In a batch when sequences are different length, typically we left-pad the smaller sequences like

# first example is left padded, batch size is set to two.
input_tokens = [ 
[<pad>, <pad>,  "my" "name"], 
["where", "are", "you", "from"]
]

And then, do you add soft-prompt embedding to the embeddings of the above padded tokens like below?

# se1, se2 are soft-prompt embeddings that needs to be tuned
input_embedding = [ 
[ se1, se2, Embedding(<pad>), Embedding(<pad>), Embedding("my"), Embedding("name"), ],
[ se1, se2, Embedding("where"), Embedding("are"), Embedding("you"), Embedding("from"), ],
]

Is my understanding right? Section 2.1 in the paper mentions the X to be padded using max sequence length.

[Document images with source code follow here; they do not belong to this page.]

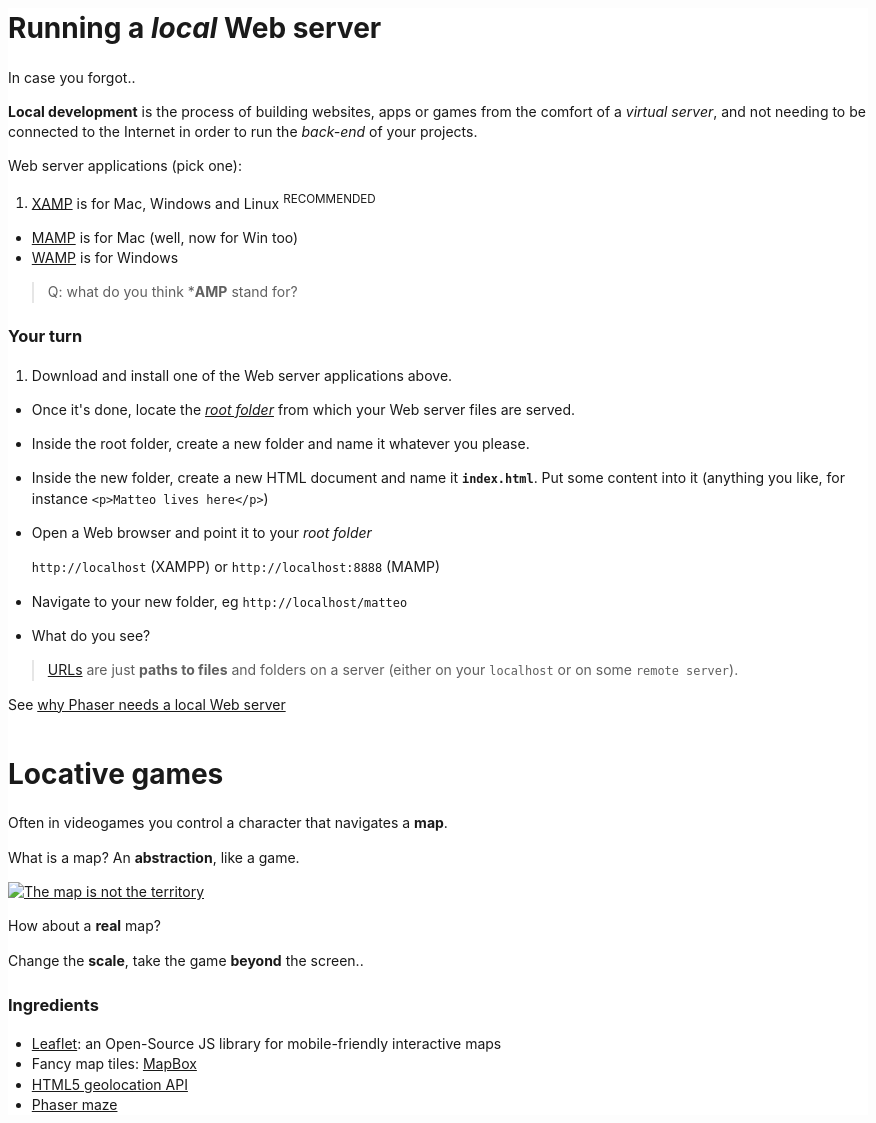 # Running a *local* Web server

In case you forgot..

**Local development** is the process of building websites, apps or games from the comfort of a *virtual server*, and not needing to be connected to the Internet in order to run the *back-end* of your projects.

Web server applications (pick one):

1. [XAMP](https://www.apachefriends.org) is for Mac, Windows and Linux <sup>RECOMMENDED</sup>
* [MAMP](https://www.mamp.info/en) is for Mac (well, now for Win too)
* [WAMP](http://www.wampserver.com/en/#wampserver-64-bits-php-5-3) is for Windows

> Q: what do you think ***AMP** stand for?

### Your turn

1. Download and install one of the Web server applications above.
* Once it's done, locate the [*root folder*](https://www.google.co.uk/search?q=root+folder) from which your Web server files are served.
* Inside the root folder, create a new folder and name it whatever you please.
* Inside the new folder, create a new HTML document and name it **`index.html`**. Put some content into it (anything you like, for instance `<p>Matteo lives here</p>`)
* Open a Web browser and point it to your *root folder*

	`http://localhost` (XAMPP) or `http://localhost:8888` (MAMP)
* Navigate to your new folder, eg `http://localhost/matteo`
* What do you see?

> [URLs](http://en.wikipedia.org/wiki/Uniform_resource_locator) are just **paths to files** and folders on a server (either on your `localhost` or on some `remote server`).

See [why Phaser needs a local Web server](http://phaser.io/tutorials/getting-started)




# Locative games

Often in videogames you control a character that navigates a **map**.

What is a map? An **abstraction**, like a game.

[![The map is not the territory](assets/map-not-territory.jpg)](http://en.wikipedia.org/wiki/Map%E2%80%93territory_relation)

How about a **real** map? 

Change the **scale**, take the game **beyond** the screen..


### Ingredients

* [Leaflet](http://leafletjs.com/): an Open-Source JS library for mobile-friendly interactive maps
* Fancy map tiles: [MapBox](https://www.mapbox.com)
* [HTML5 geolocation API](https://developer.mozilla.org/en-US/docs/Web/API/Geolocation/Using_geolocation)
* [Phaser maze](http://phaser.io/tutorials/coding-tips-005)
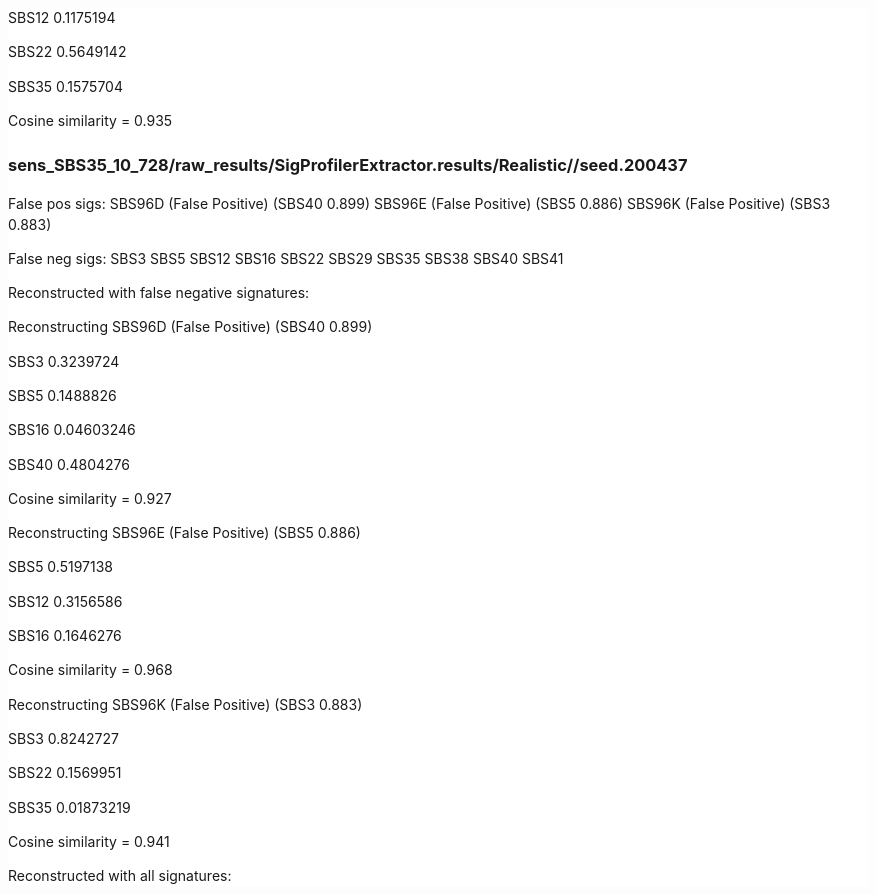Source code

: SBS12 0.1175194

SBS22 0.5649142

SBS35 0.1575704

Cosine similarity = 0.935




### sens_SBS35_10_728/raw_results/SigProfilerExtractor.results/Realistic//seed.200437

False pos sigs:
SBS96D (False Positive) (SBS40 0.899)
SBS96E (False Positive) (SBS5 0.886)
SBS96K (False Positive) (SBS3 0.883)

False neg sigs: SBS3 SBS5 SBS12 SBS16 SBS22 SBS29 SBS35 SBS38 SBS40 SBS41


Reconstructed with false negative signatures:


Reconstructing SBS96D (False Positive) (SBS40 0.899)

SBS3 0.3239724

SBS5 0.1488826

SBS16 0.04603246

SBS40 0.4804276

Cosine similarity = 0.927




Reconstructing SBS96E (False Positive) (SBS5 0.886)

SBS5 0.5197138

SBS12 0.3156586

SBS16 0.1646276

Cosine similarity = 0.968




Reconstructing SBS96K (False Positive) (SBS3 0.883)

SBS3 0.8242727

SBS22 0.1569951

SBS35 0.01873219

Cosine similarity = 0.941




Reconstructed with all signatures:
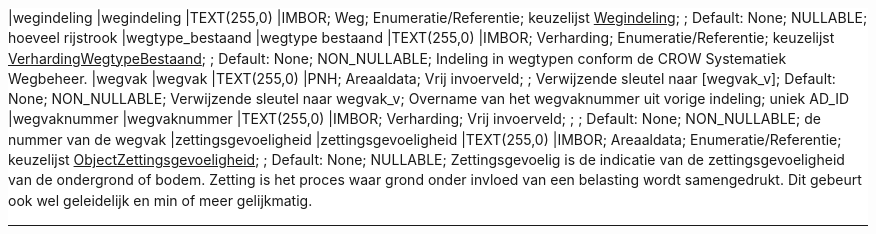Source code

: |wegindeling                               |wegindeling                                          |TEXT(255,0)                            |IMBOR; Weg; Enumeratie/Referentie; keuzelijst [Wegindeling](../domeinen/Wegindeling.html); ; Default: None; NULLABLE; hoeveel rijstrook
|wegtype_bestaand                          |wegtype bestaand                                     |TEXT(255,0)                            |IMBOR; Verharding; Enumeratie/Referentie; keuzelijst [VerhardingWegtypeBestaand](../domeinen/VerhardingWegtypeBestaand.html); ; Default: None; NON_NULLABLE; Indeling in wegtypen conform de CROW Systematiek Wegbeheer.
|wegvak                                    |wegvak                                               |TEXT(255,0)                            |PNH; Areaaldata; Vrij invoerveld; ; Verwijzende sleutel naar [wegvak_v]; Default: None; NON_NULLABLE; Verwijzende sleutel naar wegvak_v; Overname van het wegvaknummer uit vorige indeling; uniek AD_ID
|wegvaknummer                              |wegvaknummer                                         |TEXT(255,0)                            |IMBOR; Verharding; Vrij invoerveld; ; ; Default: None; NON_NULLABLE; de nummer van de wegvak
|zettingsgevoeligheid                      |zettingsgevoeligheid                                 |TEXT(255,0)                            |IMBOR; Areaaldata; Enumeratie/Referentie; keuzelijst [ObjectZettingsgevoeligheid](../domeinen/ObjectZettingsgevoeligheid.html); ; Default: None; NULLABLE; Zettingsgevoelig is de indicatie van de zettingsgevoeligheid van de ondergrond of bodem. Zetting is het proces waar grond onder invloed van een belasting wordt samengedrukt. Dit gebeurt ook wel geleidelijk en min of meer gelijkmatig.

***

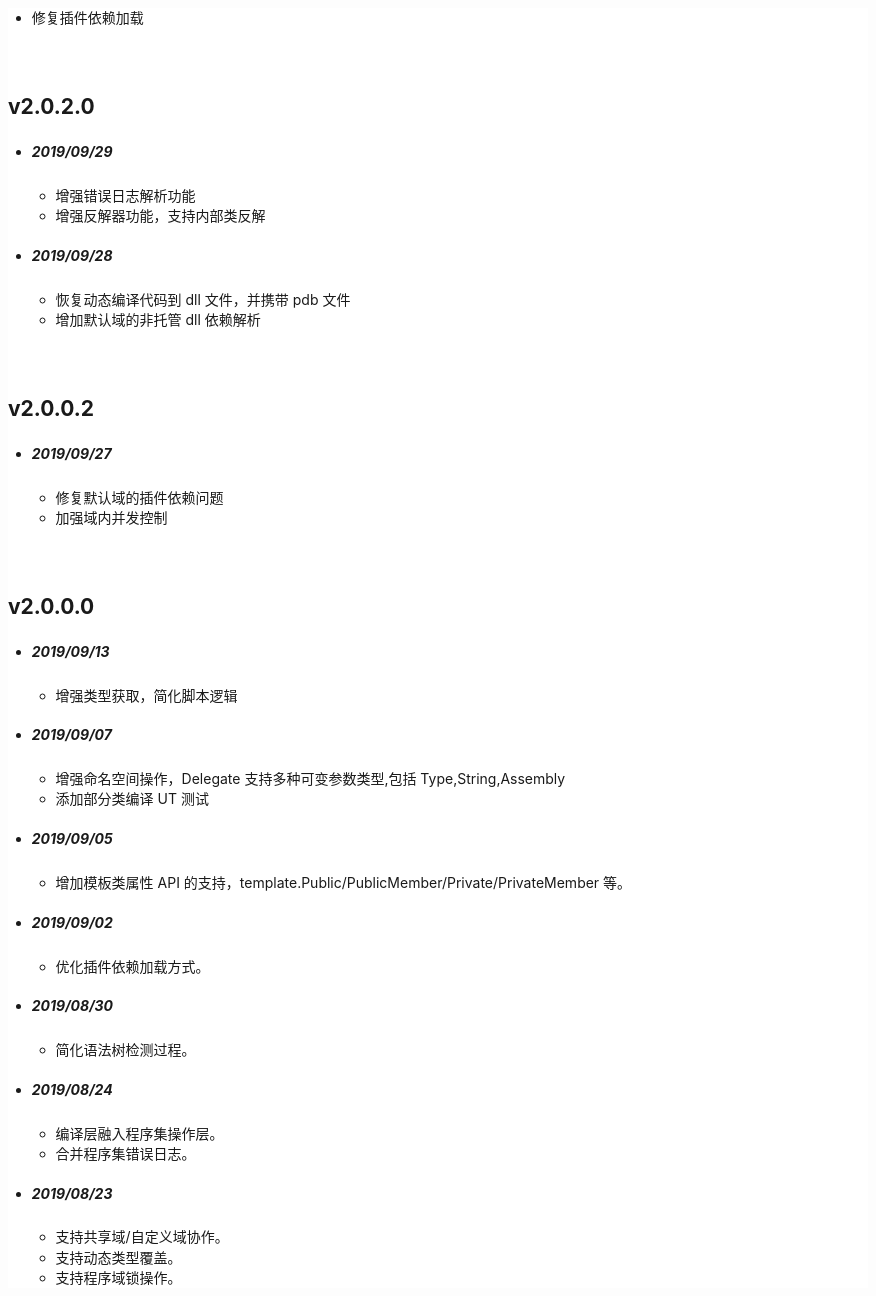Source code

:   - 修复插件依赖加载

<br/>

## v2.0.2.0

- ##### 2019/09/29

  - 增强错误日志解析功能
  - 增强反解器功能，支持内部类反解

- ##### 2019/09/28

  - 恢复动态编译代码到 dll 文件，并携带 pdb 文件
  - 增加默认域的非托管 dll 依赖解析

<br/>

## v2.0.0.2

- ##### 2019/09/27

  - 修复默认域的插件依赖问题
  - 加强域内并发控制

<br/>

## v2.0.0.0

- ##### 2019/09/13

  - 增强类型获取，简化脚本逻辑

- ##### 2019/09/07

  - 增强命名空间操作，Delegate 支持多种可变参数类型,包括 Type,String,Assembly
  - 添加部分类编译 UT 测试

- ##### 2019/09/05

  - 增加模板类属性 API 的支持，template.Public/PublicMember/Private/PrivateMember 等。

- ##### 2019/09/02

  - 优化插件依赖加载方式。

- ##### 2019/08/30

  - 简化语法树检测过程。

- ##### 2019/08/24

  - 编译层融入程序集操作层。
  - 合并程序集错误日志。

- ##### 2019/08/23

  - 支持共享域/自定义域协作。
  - 支持动态类型覆盖。
  - 支持程序域锁操作。
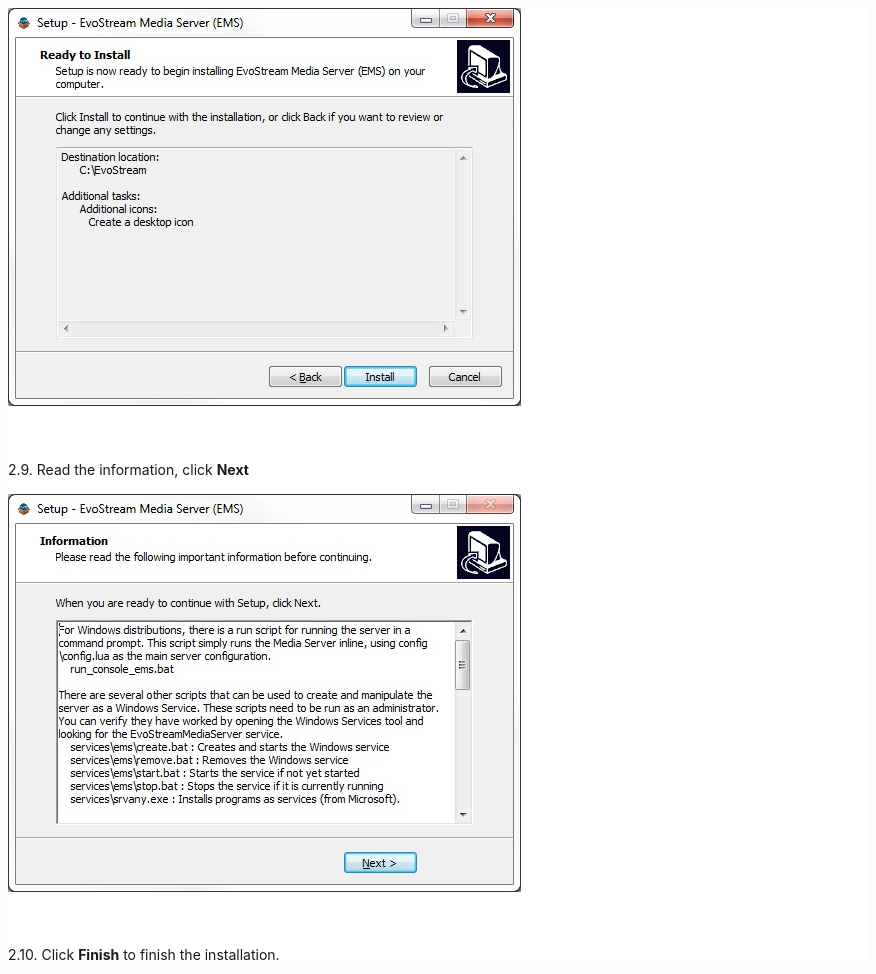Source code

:    ![](images/userguide/qsgfw7.jpg)

   ​

   2.9. Read the information, click **Next**

   ![](images/userguide/qsgfw8.jpg)

   ​

   2.10. Click **Finish** to finish the installation.  
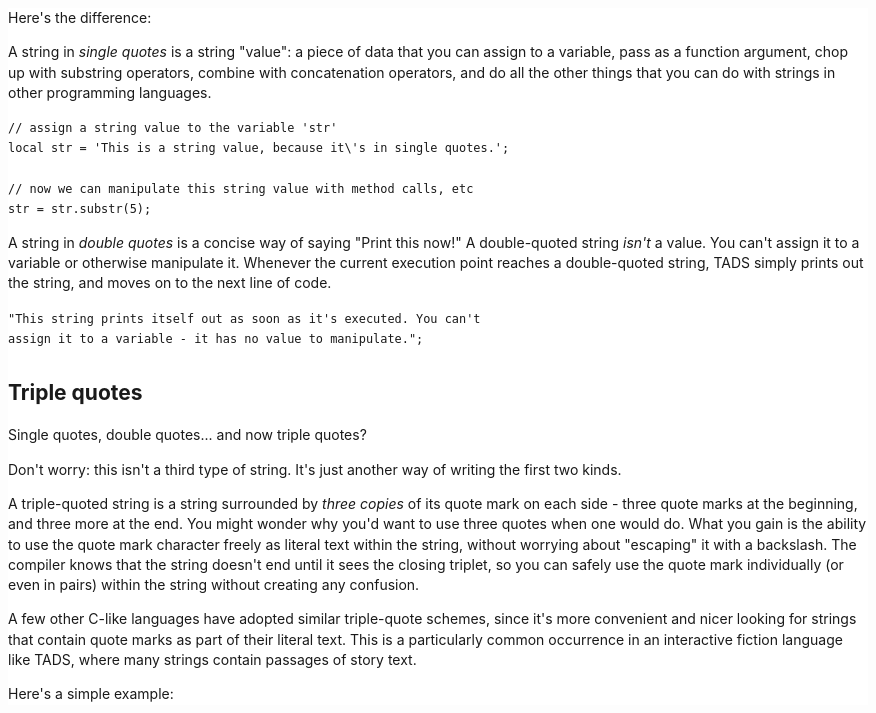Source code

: Here's the difference:

A string in *single quotes* is a string "value": a piece of data that
you can assign to a variable, pass as a function argument, chop up with
substring operators, combine with concatenation operators, and do all
the other things that you can do with strings in other programming
languages.

<div class="code">

    // assign a string value to the variable 'str'
    local str = 'This is a string value, because it\'s in single quotes.';

    // now we can manipulate this string value with method calls, etc
    str = str.substr(5);

</div>

A string in *double quotes* is a concise way of saying "Print this now!"
A double-quoted string *isn't* a value. You can't assign it to a
variable or otherwise manipulate it. Whenever the current execution
point reaches a double-quoted string, TADS simply prints out the string,
and moves on to the next line of code.

<div class="code">

    "This string prints itself out as soon as it's executed. You can't
    assign it to a variable - it has no value to manipulate.";

</div>

## <span id="tripleQuotes">Triple quotes</span>

Single quotes, double quotes... and now triple quotes?

Don't worry: this isn't a third type of string. It's just another way of
writing the first two kinds.

A triple-quoted string is a string surrounded by *three copies* of its
quote mark on each side - three quote marks at the beginning, and three
more at the end. You might wonder why you'd want to use three quotes
when one would do. What you gain is the ability to use the quote mark
character freely as literal text within the string, without worrying
about "escaping" it with a backslash. The compiler knows that the string
doesn't end until it sees the closing triplet, so you can safely use the
quote mark individually (or even in pairs) within the string without
creating any confusion.

A few other C-like languages have adopted similar triple-quote schemes,
since it's more convenient and nicer looking for strings that contain
quote marks as part of their literal text. This is a particularly common
occurrence in an interactive fiction language like TADS, where many
strings contain passages of story text.

Here's a simple example:

<div class="code">

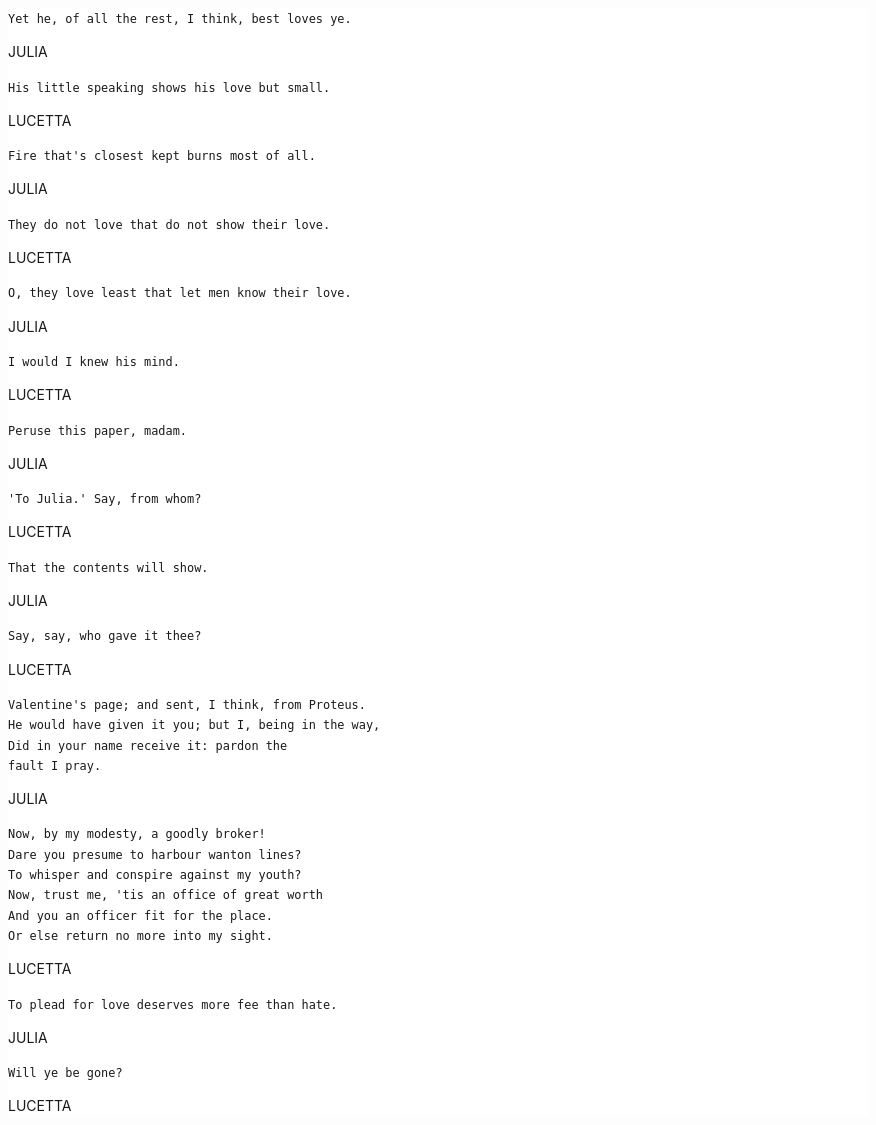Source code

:    Yet he, of all the rest, I think, best loves ye.

JULIA

    His little speaking shows his love but small.

LUCETTA

    Fire that's closest kept burns most of all.

JULIA

    They do not love that do not show their love.

LUCETTA

    O, they love least that let men know their love.

JULIA

    I would I knew his mind.

LUCETTA

    Peruse this paper, madam.

JULIA

    'To Julia.' Say, from whom?

LUCETTA

    That the contents will show.

JULIA

    Say, say, who gave it thee?

LUCETTA

    Valentine's page; and sent, I think, from Proteus.
    He would have given it you; but I, being in the way,
    Did in your name receive it: pardon the
    fault I pray.

JULIA

    Now, by my modesty, a goodly broker!
    Dare you presume to harbour wanton lines?
    To whisper and conspire against my youth?
    Now, trust me, 'tis an office of great worth
    And you an officer fit for the place.
    Or else return no more into my sight.

LUCETTA

    To plead for love deserves more fee than hate.

JULIA

    Will ye be gone?

LUCETTA
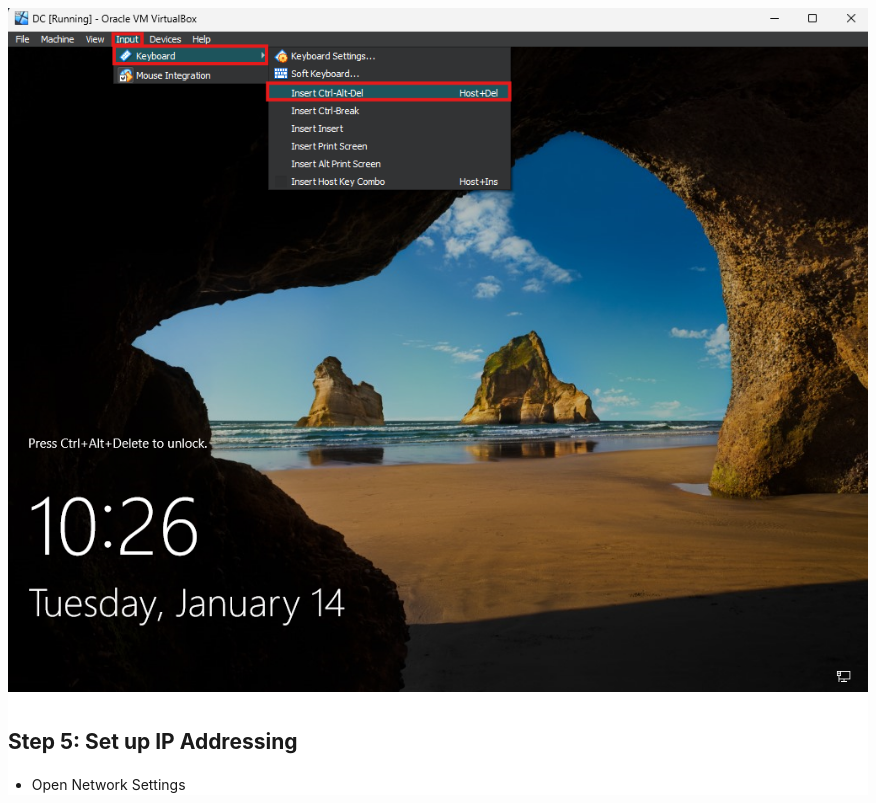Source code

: ![image](https://github.com/WalterDotson02/Active-Directory-Practice/blob/main/images/Ctrl%20%2B%20Alt%20%2B%20Del.png)

<h2>Step 5: Set up IP Addressing</h2>

* Open Network Settings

Also other concern I have is, shouldnt we prepend the soft-prompt embeddings to the unpaded user embeddings and then pad the smaller sequences? Like,

# please note the change in the first example
input_embedding = [ 
[ Embedding(<pad>), Embedding(<pad>), se1, se2, , Embedding("my"), Embedding("name"), ],
[ se1, se2, Embedding("where"), Embedding("are"), Embedding("you"), Embedding("from"), ],
]

Can you please share your insights on how padding is done while doing soft-prompt tuning in general? Thank you for clarification.

Answer 1 · 2024-04-03T13:00:35.000Z

Hi,

Thanks for your question. Yes, you are correct. We add the soft prompt after the padding. For the T5 model, the padding is on the right side. For the decoder model, we do the same as what you mentioned above.

Regarding whether we should prepend the soft-prompt embeddings to the unpaded user embeddings and then pad the smaller sequences, it is very interesting to try and it might be helpful for improving the model performance. However, it might make it difficult to apply our proposed method, where we need to add the multiplication of the low-rank matrices to the word representations.

Answer 2 · 2024-04-03T13:14:27.000Z

Thank you!